Stephan Naunheim ^1,2* Luis Lopes de Paiva ^1,2 Vanessa Nadig ² Yannick Kuhl ^1,2 Stefan Gundacker ^2,3 Florian Mueller ² Volkmar Schulz ^1,4,5,6*

• ¹ RWTH Aachen University, Institute of Imaging and Computer Vision, Aachen, Germany
• ² University Hospital RWTH Aachen, Aachen, Germany
• ³ Institute of High Energy Physics, Austrian Academy of Sciences, Vienna, Austria
• ⁴ Hyperion Hybrid Imaging Systems GmbH, Aachen, Germany
• ⁵ Fraunhofer Institute for Digital Medicine (MEVIS), Aachen, Germany
• ⁶ III. Physics Institute B, RWTH Aachen University, Aachen, Germany

PET is a functional imaging method that can visualize metabolic processes and relies on the coincidence detection of emitted annihilation quanta. From the signals recorded by coincident detectors, TOF information can be derived, usually represented as the difference in detection timestamps. Incorporating the TOF information into the reconstruction can enhance the image's SNR. Typically, PET detectors are assessed based on the coincidence time resolution (CTR) they can achieve.
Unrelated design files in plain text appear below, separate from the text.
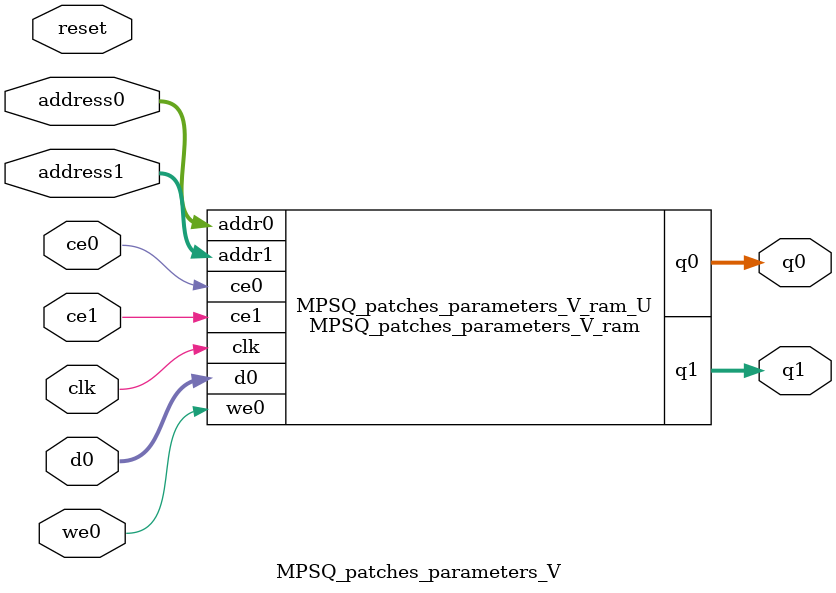
<source format=v>
`timescale 1 ns / 1 ps
module MPSQ_patches_parameters_V_ram (addr0, ce0, d0, we0, q0, addr1, ce1, q1,  clk);

parameter DWIDTH = 32;
parameter AWIDTH = 12;
parameter MEM_SIZE = 3840;

input[AWIDTH-1:0] addr0;
input ce0;
input[DWIDTH-1:0] d0;
input we0;
output reg[DWIDTH-1:0] q0;
input[AWIDTH-1:0] addr1;
input ce1;
output reg[DWIDTH-1:0] q1;
input clk;

reg [DWIDTH-1:0] ram[0:MEM_SIZE-1];




always @(posedge clk)  
begin 
    if (ce0) begin
        if (we0) 
            ram[addr0] <= d0; 
        q0 <= ram[addr0];
    end
end


always @(posedge clk)  
begin 
    if (ce1) begin
        q1 <= ram[addr1];
    end
end


endmodule

`timescale 1 ns / 1 ps
module MPSQ_patches_parameters_V(
    reset,
    clk,
    address0,
    ce0,
    we0,
    d0,
    q0,
    address1,
    ce1,
    q1);

parameter DataWidth = 32'd32;
parameter AddressRange = 32'd3840;
parameter AddressWidth = 32'd12;
input reset;
input clk;
input[AddressWidth - 1:0] address0;
input ce0;
input we0;
input[DataWidth - 1:0] d0;
output[DataWidth - 1:0] q0;
input[AddressWidth - 1:0] address1;
input ce1;
output[DataWidth - 1:0] q1;



MPSQ_patches_parameters_V_ram MPSQ_patches_parameters_V_ram_U(
    .clk( clk ),
    .addr0( address0 ),
    .ce0( ce0 ),
    .we0( we0 ),
    .d0( d0 ),
    .q0( q0 ),
    .addr1( address1 ),
    .ce1( ce1 ),
    .q1( q1 ));

endmodule


</source>
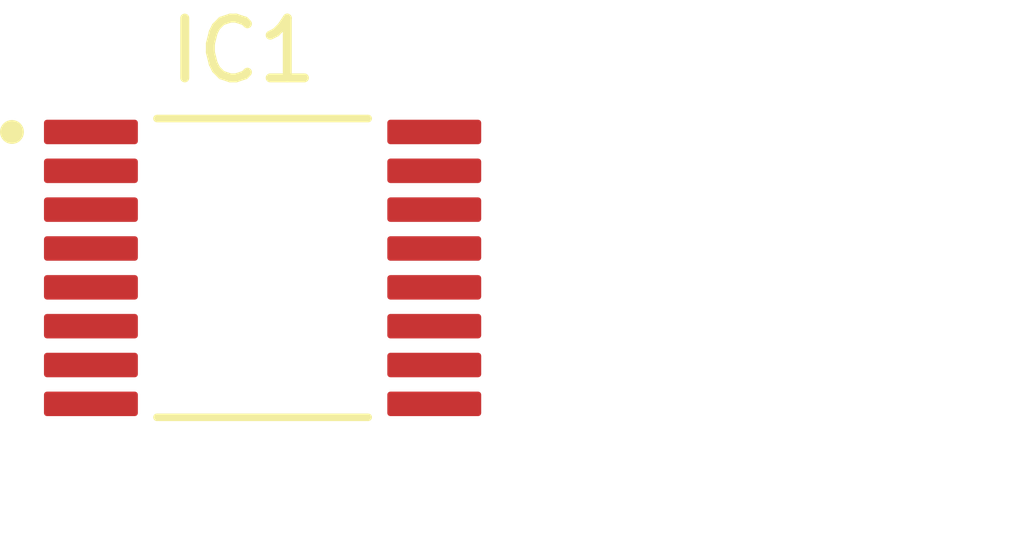
<source format=kicad_pcb>
(kicad_pcb (version 20221018) (generator pcbnew)

  (general
    (thickness 1.6)
  )

  (paper "A4")
  (layers
    (0 "F.Cu" signal)
    (31 "B.Cu" signal)
    (32 "B.Adhes" user "B.Adhesive")
    (33 "F.Adhes" user "F.Adhesive")
    (34 "B.Paste" user)
    (35 "F.Paste" user)
    (36 "B.SilkS" user "B.Silkscreen")
    (37 "F.SilkS" user "F.Silkscreen")
    (38 "B.Mask" user)
    (39 "F.Mask" user)
    (40 "Dwgs.User" user "User.Drawings")
    (41 "Cmts.User" user "User.Comments")
    (42 "Eco1.User" user "User.Eco1")
    (43 "Eco2.User" user "User.Eco2")
    (44 "Edge.Cuts" user)
    (45 "Margin" user)
    (46 "B.CrtYd" user "B.Courtyard")
    (47 "F.CrtYd" user "F.Courtyard")
    (48 "B.Fab" user)
    (49 "F.Fab" user)
    (50 "User.1" user)
    (51 "User.2" user)
    (52 "User.3" user)
    (53 "User.4" user)
    (54 "User.5" user)
    (55 "User.6" user)
    (56 "User.7" user)
    (57 "User.8" user)
    (58 "User.9" user)
  )

  (setup
    (pad_to_mask_clearance 0)
    (pcbplotparams
      (layerselection 0x00010fc_ffffffff)
      (plot_on_all_layers_selection 0x0000000_00000000)
      (disableapertmacros false)
      (usegerberextensions false)
      (usegerberattributes true)
      (usegerberadvancedattributes true)
      (creategerberjobfile true)
      (dashed_line_dash_ratio 12.000000)
      (dashed_line_gap_ratio 3.000000)
      (svgprecision 4)
      (plotframeref false)
      (viasonmask false)
      (mode 1)
      (useauxorigin false)
      (hpglpennumber 1)
      (hpglpenspeed 20)
      (hpglpendiameter 15.000000)
      (dxfpolygonmode true)
      (dxfimperialunits true)
      (dxfusepcbnewfont true)
      (psnegative false)
      (psa4output false)
      (plotreference true)
      (plotvalue true)
      (plotinvisibletext false)
      (sketchpadsonfab false)
      (subtractmaskfromsilk false)
      (outputformat 1)
      (mirror false)
      (drillshape 1)
      (scaleselection 1)
      (outputdirectory "")
    )
  )

  (net 0 "")
  (net 1 "unconnected-(IC1-~{ALERT}-Pad1)")
  (net 2 "unconnected-(IC1-~{CLEAR}-Pad2)")
  (net 3 "unconnected-(IC1-~{RESET}-Pad3)")
  (net 4 "Net-(IC1-VREFIN{slash}VREFOUT)")
  (net 5 "GND")
  (net 6 "-5v")
  (net 7 "Net-(IC1-VOUT)")
  (net 8 "Vin")
  (net 9 "unconnected-(IC1-DNC-Pad9)")
  (net 10 "MISO")
  (net 11 "unconnected-(IC1-~{LDAC}-Pad11)")
  (net 12 "MOSI")
  (net 13 "Sync'")
  (net 14 "Sclk")

  (footprint "21xt_footprints:SOP65P640X120-16N" (layer "F.Cu") (at 4.39 2.775))

)

</source>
However, the detection process is affected by factors that degrade the timing performance of PET detectors. Research on timing calibrations develops and evaluates concepts aimed at mitigating these degradations to restore the unaffected timing information. While many calibration methods rely on analytical approaches, machine learning techniques have recently gained interest due to their flexibility. We developed a residual physicsbased calibration approach, which combines prior domain knowledge with the flexibility and power of machine learning models. This concept revolves around an initial analytical calibration step addressing first-order skews. In the subsequent step, any deviation from a defined expectation is regarded as a residual effect, which we leverage to train machine learning models to eliminate higher-order skews. The main advantage of this idea is that the experimenter can guide the learning process through the definition of the timing residuals. In earlier studies, we developed models that directly predicted the expected time difference, which offered corrections only implicitly (implicit correction models). In this study, we introduce a new definition for timing residuals, enabling us to train models that directly predict correction values (explicit correction models). We demonstrate that the explicit correction approach allows for a massive simplification of the data acquisition procedure, offers exceptionally high linearity, and provides corrections able to improve the timing performance from (371±6)ps to (281±5)ps for coincidences from 430keV to 590keV. Furthermore, the novel definition makes it possible to exponentially reduce the models in size, making it suitable for applications with high data throughput, such as PET scanners. All experiments are performed with two detector stacks comprised of 4×4 LYSO:Ce,Ca crystals (each 3.8mm × 3.8mm × 20mm), which are coupled to 4×4 Broadcom NUV-MT SiPMs and digitized with the TOFPET2 ASIC.